Some Walnut Creek residents are concerned that this residential care facility on Tice Valley Boulevard may soon become a mental health facility. (Photo courtesy of Contra Costa County)

Contra Costa County supervisors have denied an appeal by residents concerned that a new residential mental health facility in unincorporated Walnut Creek would violate zoning laws or compromise neighborhood safety.

Dr. Gregory Braverman and National Psychiatric Care and Rehabilitation Services sought a permit to convert an existing residential eldercare facility into a “social rehabilitation facility.” The building is in the 2000 block of Tice Valley Boulevard and will serve 12 to 16 people experiencing short-term mental health crises.

The county’s zoning administrator approved the facility’s permit in November, and that decision was upheld by the county planning commission in May. At least two neighbors filed letters with the county appealing that decision, however.

The primary point of contention revolved around whether zoning laws allowed for a mental health facility to be established in a building previously approved for elder care.
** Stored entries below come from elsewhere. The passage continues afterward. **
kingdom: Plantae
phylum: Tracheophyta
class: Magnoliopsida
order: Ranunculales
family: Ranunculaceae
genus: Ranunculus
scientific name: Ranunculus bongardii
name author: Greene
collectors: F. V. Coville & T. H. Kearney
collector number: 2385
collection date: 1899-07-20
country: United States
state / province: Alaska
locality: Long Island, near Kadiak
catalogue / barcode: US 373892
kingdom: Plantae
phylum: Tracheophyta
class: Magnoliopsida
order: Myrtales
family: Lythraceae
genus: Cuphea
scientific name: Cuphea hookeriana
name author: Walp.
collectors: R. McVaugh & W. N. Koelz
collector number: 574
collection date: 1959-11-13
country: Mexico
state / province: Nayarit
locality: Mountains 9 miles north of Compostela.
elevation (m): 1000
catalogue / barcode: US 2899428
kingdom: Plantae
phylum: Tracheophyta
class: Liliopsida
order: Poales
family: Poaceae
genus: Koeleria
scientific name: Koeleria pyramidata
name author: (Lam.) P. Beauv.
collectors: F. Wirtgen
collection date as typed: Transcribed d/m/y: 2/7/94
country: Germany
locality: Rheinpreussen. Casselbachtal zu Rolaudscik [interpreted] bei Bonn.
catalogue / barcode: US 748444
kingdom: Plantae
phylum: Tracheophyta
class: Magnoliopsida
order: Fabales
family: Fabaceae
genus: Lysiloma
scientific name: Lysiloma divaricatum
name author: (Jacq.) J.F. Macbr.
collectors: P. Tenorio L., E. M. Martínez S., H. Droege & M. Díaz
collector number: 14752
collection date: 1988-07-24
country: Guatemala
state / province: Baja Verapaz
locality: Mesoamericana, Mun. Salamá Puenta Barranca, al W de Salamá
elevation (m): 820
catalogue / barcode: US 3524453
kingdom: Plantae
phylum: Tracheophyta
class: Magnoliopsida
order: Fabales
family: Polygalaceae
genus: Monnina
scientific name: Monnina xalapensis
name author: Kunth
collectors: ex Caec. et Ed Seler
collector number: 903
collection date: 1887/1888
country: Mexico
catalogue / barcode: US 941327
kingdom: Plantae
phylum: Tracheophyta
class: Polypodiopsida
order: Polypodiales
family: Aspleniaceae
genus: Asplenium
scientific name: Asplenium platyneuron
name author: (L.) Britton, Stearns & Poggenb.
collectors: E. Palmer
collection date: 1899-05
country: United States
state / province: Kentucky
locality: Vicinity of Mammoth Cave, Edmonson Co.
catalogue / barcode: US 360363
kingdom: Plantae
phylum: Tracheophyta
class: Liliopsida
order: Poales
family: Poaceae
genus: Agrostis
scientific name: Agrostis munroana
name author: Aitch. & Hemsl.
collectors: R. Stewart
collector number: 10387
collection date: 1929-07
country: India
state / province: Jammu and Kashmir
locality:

But the letters of appeal, which are available on the county’s website, also cite concerns over increased calls for emergency services and supposed nuisances that could be associated with the presence of the mentally ill.

After a presentation from the project applicant on the nature of the planned facility, as well as a public comment period during which people argued both sides of the conflict, the board consulted with the county’s lawyer — who said that the arguments about inappropriate zoning lacked merit.

District 3 Supervisor Diane Burgis said she was “personally a little offended” by some of the arguments presented against the facility, saying that such misinformation contributes to the stigma currently faced by the mentally ill.

Board Chairman John Gioia said the meeting served as a reminder that we, as a society, still have work to do in that regard.

“We all have mental health issues,” Gioia said. “The question is where on the continuum we fall.”

“I hope this reminds us of the need to really do better education to inform communities so that there’s not the same level of concern or fear,” Gioia added.

Supervisor Candace Andersen made the motion, Burgis seconded and the board voted unanimously to deny the appeal, citing a broad need to destigmatize mental health problems and mental health care as well as the established demand for such care in Contra Costa County.